▸ **Entries taken from a collection**
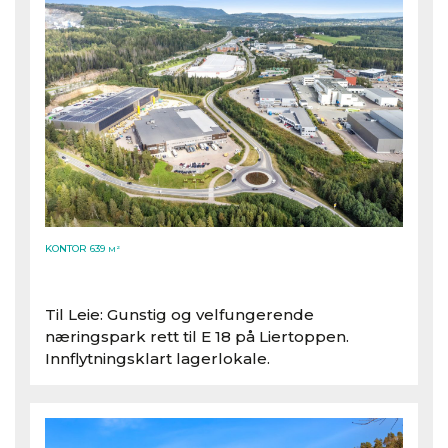
KONTOR 639
M²
Til Leie: Gunstig og velfungerende
næringspark rett til E 18 på Liertoppen.
Innflytningsklart lagerlokale.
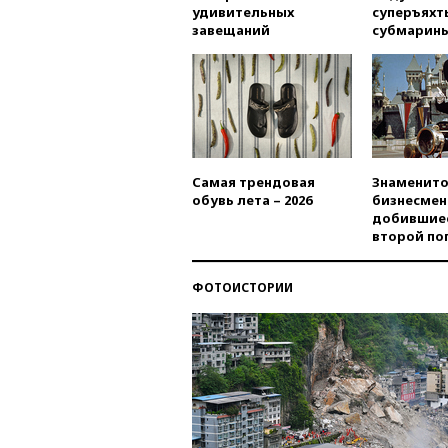
удивительных
суперъяхт
завещаний
субмарин
Самая трендовая
Знаменито
обувь лета – 2026
бизнесмен
добившиес
второй по
ФОТОИСТОРИИ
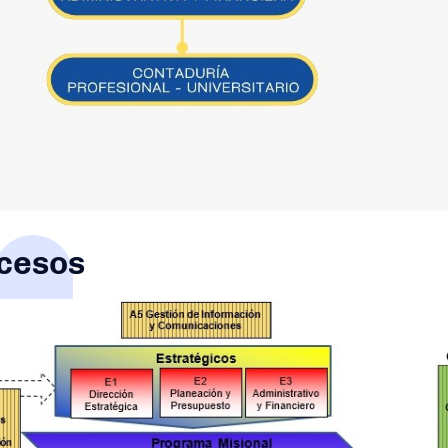
cesos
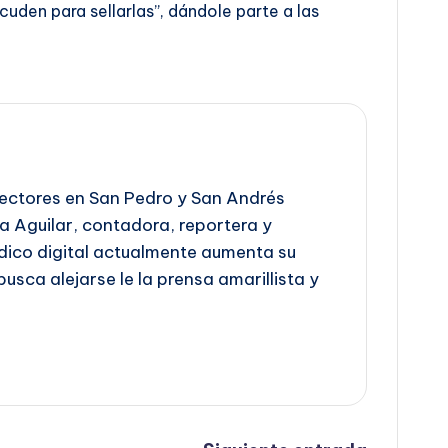
uden para sellarlas”, dándole parte a las
 lectores en San Pedro y San Andrés
ra Aguilar, contadora, reportera y
iódico digital actualmente aumenta su
busca alejarse le la prensa amarillista y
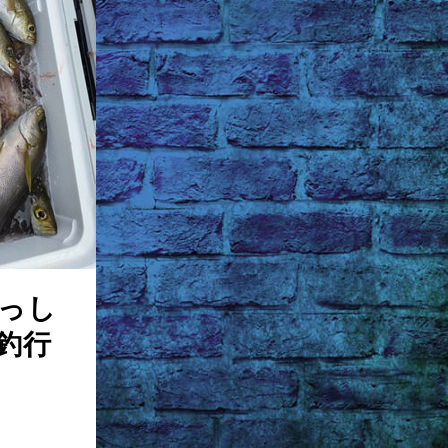
っし
釣行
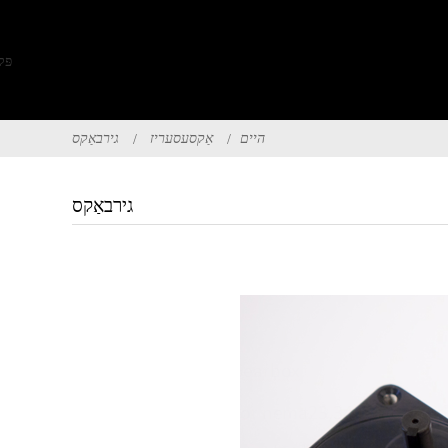
היים
אַקסעסעריז
גירבאַקס
גירבאַקס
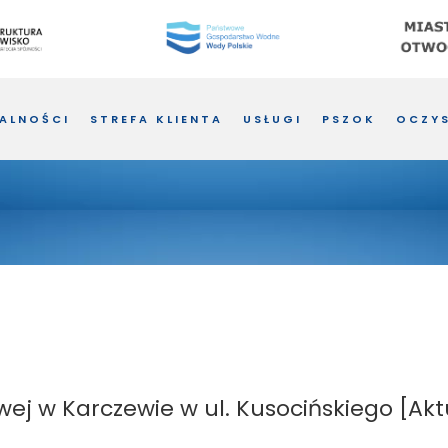
ALNOŚCI
STREFA KLIENTA
USŁUGI
PSZOK
OCZYS
ej w Karczewie w ul. Kusocińskiego [Akt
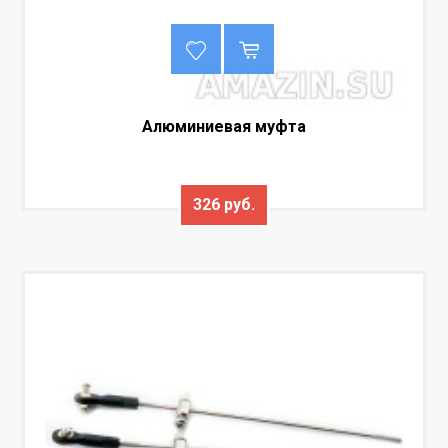
Алюминиевая муфта
326 руб.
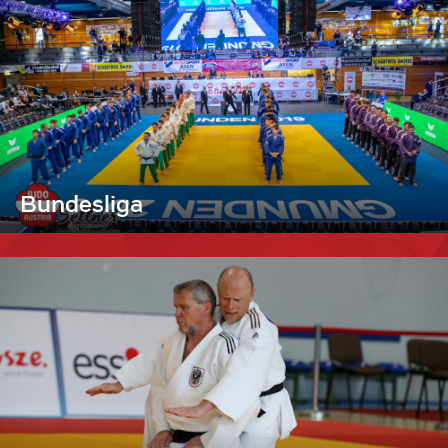
Bundesliga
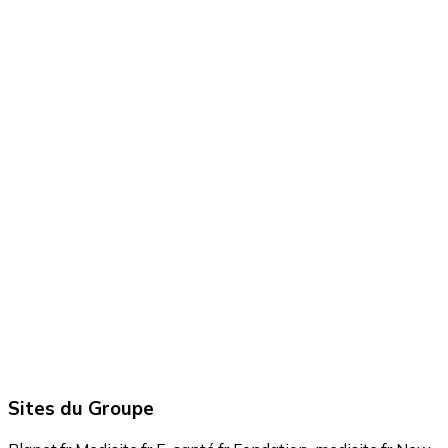
Sites du Groupe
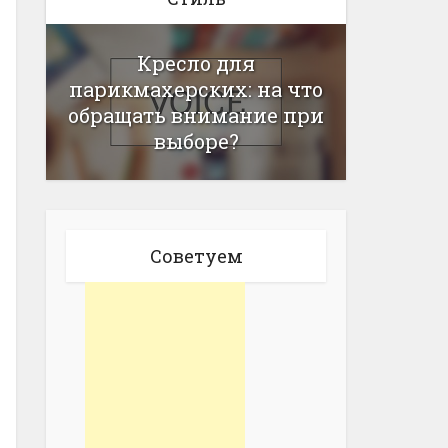
Кресло для
парикмахерских: на что
обращать внимание при
выборе?
Советуем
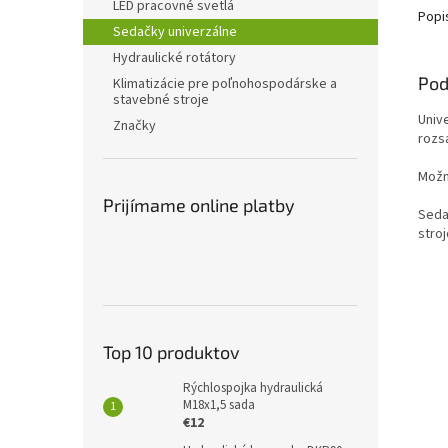
LED pracovné svetlá
Popi
Sedačky univerzálne
Hydraulické rotátory
Pod
Klimatizácie pre poľnohospodárske a
stavebné stroje
Univ
Značky
rozsa
Možn
Prijímame online platby
Seda
stroj
Top 10 produktov
Rýchlospojka hydraulická
M18x1,5 sada
€12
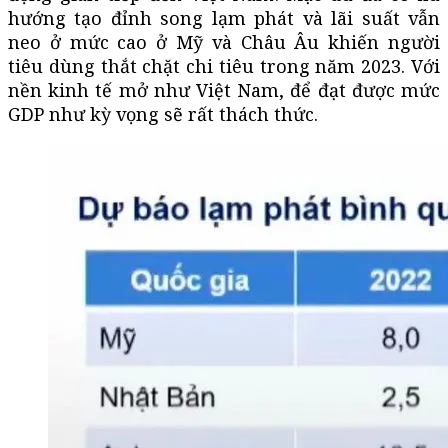
hướng tạo đỉnh song lạm phát và lãi suất vẫn
neo ở mức cao ở Mỹ và Châu Âu khiến người
tiêu dùng thắt chặt chi tiêu trong năm 2023. Với
nền kinh tế mở như Việt Nam, để đạt được mức
GDP như kỳ vọng sẽ rất thách thức.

▸ **ABOUT THIS TASK**
Each line from the one containing "Innflytningsklart lagerlokale." through the final line of the data must be reproduced exactly, both ends included, with no pictures in the copy.

▸ **ANSWER BOX**
Innflytningsklart lagerlokale.
удивительных
суперъяхт
завещаний
субмарин
Самая трендовая
Знаменито
обувь лета – 2026
бизнесмен
добившиес
второй по
ФОТОИСТОРИИ
cesos
uden para sellarlas”, dándole parte a las
 lectores en San Pedro y San Andrés
ra Aguilar, contadora, reportera y
iódico digital actualmente aumenta su
busca alejarse le la prensa amarillista y
っし
釣行
היים
אַקסעסעריז
גירבאַקס
גירבאַקס
ALNOŚCI
STREFA KLIENTA
USŁUGI
PSZOK
OCZYS
ej w Karczewie w ul. Kusocińskiego [Akt
Алюминиевая муфта
326 руб.
Bundesliga
Sites du Groupe
Кресло для
парикмахерских: на что
обращать внимание при
выборе?
Советуем
LED pracovné svetlá
Popi
Sedačky univerzálne
Hydraulické rotátory
Pod
Klimatizácie pre poľnohospodárske a
stavebné stroje
Univ
Značky
rozsa
Možn
Prijímame online platby
Seda
stroj
Top 10 produktov
Rýchlospojka hydraulická
M18x1,5 sada
€12
hướng tạo đỉnh song lạm phát và lãi suất vẫn
neo ở mức cao ở Mỹ và Châu Âu khiến người
tiêu dùng thắt chặt chi tiêu trong năm 2023. Với
nền kinh tế mở như Việt Nam, để đạt được mức
GDP như kỳ vọng sẽ rất thách thức.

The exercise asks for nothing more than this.